The line of notes could just lie on the ground, or you could get a bunch of tacks and tack it to the wall at various points, or just get scotch tape and attach it to various objects/walls etc.
posted by ohsnapdragon at 11:36 AM on November 4, 2010


Buy a beautifully bound book of blank pages and write one memory on each page. There and dozens of these at my local bookstore and I always wish I had a good reason to buy one.
posted by platinum at 11:50 AM on November 4, 2010


The flash card idea is great; I wish I had thought of that. Another possibility: go to the hobby store and get a big foam poster board and make a collage.
posted by bukvich at 1:21 PM on November 4, 2010


Post-Its! Do one of those crazy, cover-a-surface-with-post-its stunt for him, with each post-it containing one special part of your lives. After the surprise, take them down together & laugh & talk as you put them into a scapbook and talk about whatever memories come up as you do.

This person, for example, proposed by post-it :)

Or you could do something a little less insane like cover his car...
posted by Ys at 2:22 PM on November 4, 2010


If you have some photos you'd like to include along with them, I'd suggest an Animoto video. Have a look at their examples to see what you could achieve.
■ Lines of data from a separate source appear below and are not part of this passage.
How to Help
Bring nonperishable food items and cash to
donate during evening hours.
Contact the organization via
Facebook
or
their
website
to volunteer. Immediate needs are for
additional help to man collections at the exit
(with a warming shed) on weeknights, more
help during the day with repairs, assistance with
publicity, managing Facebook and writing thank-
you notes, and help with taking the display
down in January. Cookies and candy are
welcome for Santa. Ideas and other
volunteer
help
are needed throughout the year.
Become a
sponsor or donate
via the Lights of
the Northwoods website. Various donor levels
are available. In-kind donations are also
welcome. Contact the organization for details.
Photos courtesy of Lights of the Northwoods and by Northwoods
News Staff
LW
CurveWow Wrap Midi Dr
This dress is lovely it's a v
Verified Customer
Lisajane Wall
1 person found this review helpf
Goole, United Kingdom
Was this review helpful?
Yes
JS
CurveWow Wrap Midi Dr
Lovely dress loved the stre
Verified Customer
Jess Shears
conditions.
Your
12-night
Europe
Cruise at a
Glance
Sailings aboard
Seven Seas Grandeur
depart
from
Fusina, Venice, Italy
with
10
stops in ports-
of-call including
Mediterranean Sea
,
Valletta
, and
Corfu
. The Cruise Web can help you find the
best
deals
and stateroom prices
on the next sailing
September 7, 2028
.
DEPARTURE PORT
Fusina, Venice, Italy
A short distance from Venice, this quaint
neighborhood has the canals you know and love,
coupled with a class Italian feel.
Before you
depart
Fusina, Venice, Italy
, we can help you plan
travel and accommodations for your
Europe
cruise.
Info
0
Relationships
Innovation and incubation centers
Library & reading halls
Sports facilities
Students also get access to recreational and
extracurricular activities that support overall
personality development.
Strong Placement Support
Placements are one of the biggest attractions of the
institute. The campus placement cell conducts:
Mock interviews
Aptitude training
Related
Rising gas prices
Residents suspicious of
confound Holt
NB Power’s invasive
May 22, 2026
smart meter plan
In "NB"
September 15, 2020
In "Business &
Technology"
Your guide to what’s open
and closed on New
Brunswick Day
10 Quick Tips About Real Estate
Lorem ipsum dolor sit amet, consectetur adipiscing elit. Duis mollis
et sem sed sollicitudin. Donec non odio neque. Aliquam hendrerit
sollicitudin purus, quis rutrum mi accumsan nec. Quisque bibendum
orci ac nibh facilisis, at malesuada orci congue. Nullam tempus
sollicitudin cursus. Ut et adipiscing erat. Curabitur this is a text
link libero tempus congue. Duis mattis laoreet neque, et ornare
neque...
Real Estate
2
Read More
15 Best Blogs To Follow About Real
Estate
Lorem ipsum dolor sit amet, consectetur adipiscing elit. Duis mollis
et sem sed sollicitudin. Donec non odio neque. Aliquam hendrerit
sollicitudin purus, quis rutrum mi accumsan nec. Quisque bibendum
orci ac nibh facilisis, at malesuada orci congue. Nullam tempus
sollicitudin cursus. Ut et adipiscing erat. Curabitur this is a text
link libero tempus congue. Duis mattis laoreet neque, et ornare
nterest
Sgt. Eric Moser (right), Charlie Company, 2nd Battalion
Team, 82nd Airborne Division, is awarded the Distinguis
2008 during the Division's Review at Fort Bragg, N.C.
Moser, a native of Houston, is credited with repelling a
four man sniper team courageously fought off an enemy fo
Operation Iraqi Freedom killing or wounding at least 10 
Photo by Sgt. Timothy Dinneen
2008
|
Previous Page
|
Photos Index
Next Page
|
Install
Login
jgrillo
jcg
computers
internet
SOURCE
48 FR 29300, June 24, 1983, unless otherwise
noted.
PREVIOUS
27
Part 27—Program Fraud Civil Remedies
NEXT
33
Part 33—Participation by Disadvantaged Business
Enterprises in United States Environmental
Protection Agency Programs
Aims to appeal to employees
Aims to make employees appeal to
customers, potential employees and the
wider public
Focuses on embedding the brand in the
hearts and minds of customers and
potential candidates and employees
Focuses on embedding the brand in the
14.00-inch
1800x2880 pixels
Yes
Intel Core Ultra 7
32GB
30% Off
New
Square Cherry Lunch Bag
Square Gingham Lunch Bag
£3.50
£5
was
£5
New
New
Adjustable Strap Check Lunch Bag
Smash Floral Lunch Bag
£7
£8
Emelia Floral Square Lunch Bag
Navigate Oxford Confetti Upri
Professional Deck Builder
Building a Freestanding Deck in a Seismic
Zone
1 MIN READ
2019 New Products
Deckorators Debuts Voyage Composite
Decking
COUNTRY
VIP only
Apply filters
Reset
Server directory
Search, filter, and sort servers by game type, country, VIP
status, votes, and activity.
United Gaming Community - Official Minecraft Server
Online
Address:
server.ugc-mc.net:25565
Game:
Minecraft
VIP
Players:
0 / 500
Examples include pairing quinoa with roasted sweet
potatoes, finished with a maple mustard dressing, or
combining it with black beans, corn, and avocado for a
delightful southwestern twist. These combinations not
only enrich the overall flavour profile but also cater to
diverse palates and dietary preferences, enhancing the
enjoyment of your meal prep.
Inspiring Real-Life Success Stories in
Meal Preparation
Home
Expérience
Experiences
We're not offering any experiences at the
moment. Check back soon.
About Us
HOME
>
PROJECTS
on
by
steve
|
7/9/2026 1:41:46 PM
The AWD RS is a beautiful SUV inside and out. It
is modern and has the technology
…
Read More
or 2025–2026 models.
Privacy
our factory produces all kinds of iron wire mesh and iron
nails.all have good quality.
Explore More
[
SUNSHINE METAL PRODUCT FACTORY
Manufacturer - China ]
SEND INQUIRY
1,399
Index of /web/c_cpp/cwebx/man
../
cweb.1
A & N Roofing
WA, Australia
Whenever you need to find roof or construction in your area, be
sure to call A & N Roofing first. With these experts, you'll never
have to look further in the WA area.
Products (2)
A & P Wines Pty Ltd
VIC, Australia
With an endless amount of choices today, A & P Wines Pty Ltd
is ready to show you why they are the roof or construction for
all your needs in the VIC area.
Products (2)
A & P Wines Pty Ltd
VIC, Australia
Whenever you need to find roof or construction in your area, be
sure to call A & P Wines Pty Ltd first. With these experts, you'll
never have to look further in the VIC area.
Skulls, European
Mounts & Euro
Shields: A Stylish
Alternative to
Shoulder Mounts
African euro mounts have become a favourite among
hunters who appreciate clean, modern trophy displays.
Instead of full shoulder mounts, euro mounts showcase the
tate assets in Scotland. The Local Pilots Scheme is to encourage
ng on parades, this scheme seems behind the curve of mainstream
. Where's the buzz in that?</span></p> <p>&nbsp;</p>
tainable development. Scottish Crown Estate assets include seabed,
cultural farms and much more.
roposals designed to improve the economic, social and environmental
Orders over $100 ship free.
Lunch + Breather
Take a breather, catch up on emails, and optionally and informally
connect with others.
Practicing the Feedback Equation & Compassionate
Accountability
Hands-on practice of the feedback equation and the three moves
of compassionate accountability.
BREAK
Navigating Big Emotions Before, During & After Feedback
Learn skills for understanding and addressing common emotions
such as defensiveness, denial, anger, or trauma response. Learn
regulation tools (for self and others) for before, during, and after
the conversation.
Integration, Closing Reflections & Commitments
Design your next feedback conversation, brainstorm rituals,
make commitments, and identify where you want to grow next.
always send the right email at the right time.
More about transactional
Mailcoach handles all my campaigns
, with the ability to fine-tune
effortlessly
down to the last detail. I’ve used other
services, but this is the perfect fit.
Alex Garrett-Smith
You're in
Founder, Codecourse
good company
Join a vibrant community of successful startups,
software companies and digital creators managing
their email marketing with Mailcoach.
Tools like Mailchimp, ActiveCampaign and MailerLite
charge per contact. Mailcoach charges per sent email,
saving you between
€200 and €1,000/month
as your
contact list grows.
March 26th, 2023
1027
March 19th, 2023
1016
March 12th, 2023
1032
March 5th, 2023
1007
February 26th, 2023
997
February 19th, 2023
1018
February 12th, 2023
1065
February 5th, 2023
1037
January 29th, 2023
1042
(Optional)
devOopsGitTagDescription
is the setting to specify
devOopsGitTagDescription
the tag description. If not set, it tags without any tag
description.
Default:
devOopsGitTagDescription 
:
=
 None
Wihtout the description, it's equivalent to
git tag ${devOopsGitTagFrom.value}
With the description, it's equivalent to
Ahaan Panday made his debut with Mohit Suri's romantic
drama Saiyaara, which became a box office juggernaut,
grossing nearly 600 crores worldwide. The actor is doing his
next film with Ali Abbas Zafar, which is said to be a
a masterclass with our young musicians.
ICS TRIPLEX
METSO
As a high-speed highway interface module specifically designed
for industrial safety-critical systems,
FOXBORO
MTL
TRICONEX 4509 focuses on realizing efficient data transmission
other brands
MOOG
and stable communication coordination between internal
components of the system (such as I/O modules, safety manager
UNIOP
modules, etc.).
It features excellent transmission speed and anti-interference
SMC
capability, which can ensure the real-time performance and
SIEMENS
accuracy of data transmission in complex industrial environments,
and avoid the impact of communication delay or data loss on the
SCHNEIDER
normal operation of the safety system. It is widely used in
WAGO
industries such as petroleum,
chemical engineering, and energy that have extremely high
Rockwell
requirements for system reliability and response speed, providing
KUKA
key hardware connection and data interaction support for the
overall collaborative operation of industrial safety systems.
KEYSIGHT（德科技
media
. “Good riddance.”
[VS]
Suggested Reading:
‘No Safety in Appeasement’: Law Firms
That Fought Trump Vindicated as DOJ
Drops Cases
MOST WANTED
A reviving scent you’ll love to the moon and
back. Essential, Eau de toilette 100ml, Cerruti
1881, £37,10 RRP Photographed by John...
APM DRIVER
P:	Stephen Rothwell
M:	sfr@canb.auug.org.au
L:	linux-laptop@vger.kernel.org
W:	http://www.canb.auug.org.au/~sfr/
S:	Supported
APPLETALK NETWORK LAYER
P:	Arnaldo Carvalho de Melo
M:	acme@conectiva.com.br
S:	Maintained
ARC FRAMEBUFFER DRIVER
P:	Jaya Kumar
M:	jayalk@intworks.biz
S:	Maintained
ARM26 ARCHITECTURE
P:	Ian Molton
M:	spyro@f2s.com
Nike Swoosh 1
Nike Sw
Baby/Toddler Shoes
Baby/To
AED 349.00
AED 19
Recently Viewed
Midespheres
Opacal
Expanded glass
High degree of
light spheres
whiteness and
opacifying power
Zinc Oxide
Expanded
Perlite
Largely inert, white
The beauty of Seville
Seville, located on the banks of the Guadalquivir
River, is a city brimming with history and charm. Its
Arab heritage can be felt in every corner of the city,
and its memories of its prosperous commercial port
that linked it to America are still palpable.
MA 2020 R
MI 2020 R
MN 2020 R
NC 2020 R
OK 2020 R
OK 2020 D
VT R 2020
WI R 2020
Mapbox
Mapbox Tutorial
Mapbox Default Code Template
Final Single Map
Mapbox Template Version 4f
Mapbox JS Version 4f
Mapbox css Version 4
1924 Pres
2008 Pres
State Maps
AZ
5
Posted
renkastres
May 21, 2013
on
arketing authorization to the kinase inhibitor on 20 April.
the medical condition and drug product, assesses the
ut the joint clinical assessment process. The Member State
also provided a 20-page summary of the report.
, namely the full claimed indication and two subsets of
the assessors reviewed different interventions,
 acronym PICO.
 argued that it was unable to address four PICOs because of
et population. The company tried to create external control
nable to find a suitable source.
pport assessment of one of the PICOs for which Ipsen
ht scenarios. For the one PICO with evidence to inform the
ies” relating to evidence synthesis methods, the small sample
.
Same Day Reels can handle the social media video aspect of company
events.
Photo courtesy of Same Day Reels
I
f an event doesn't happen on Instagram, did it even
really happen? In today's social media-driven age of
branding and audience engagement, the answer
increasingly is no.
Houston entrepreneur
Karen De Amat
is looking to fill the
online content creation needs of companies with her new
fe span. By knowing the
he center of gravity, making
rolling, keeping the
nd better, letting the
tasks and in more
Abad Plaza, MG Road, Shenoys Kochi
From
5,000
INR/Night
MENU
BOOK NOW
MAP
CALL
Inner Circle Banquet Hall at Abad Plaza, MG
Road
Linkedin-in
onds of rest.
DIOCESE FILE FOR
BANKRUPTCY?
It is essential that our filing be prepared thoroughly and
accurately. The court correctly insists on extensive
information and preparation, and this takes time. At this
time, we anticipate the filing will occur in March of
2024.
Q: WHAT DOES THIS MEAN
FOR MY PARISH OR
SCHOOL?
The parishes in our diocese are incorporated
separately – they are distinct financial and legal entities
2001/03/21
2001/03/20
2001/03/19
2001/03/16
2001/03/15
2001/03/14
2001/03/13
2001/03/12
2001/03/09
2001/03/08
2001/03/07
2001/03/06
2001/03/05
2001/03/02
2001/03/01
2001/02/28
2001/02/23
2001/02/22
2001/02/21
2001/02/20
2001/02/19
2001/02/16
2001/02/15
The texts are quite limited in length, but along with the soundtrack of a song you like, you could create something quite special.
posted by Gomez_in_the_South at 4:31 PM on November 4, 2010


I did something similar for my husband one Valentine's Day. I had business cards printed that said "I love you because..." in red, and a pair of holes punched on the left side. I wrote things on about 60 cards, ranging from serious to goofy to romantic and used two binder rings to turn the whole thing into a book of sorts. The nice thing is that 500 cards came in my order, so I still add stuff every now and then. I think the cards and rings were about $50.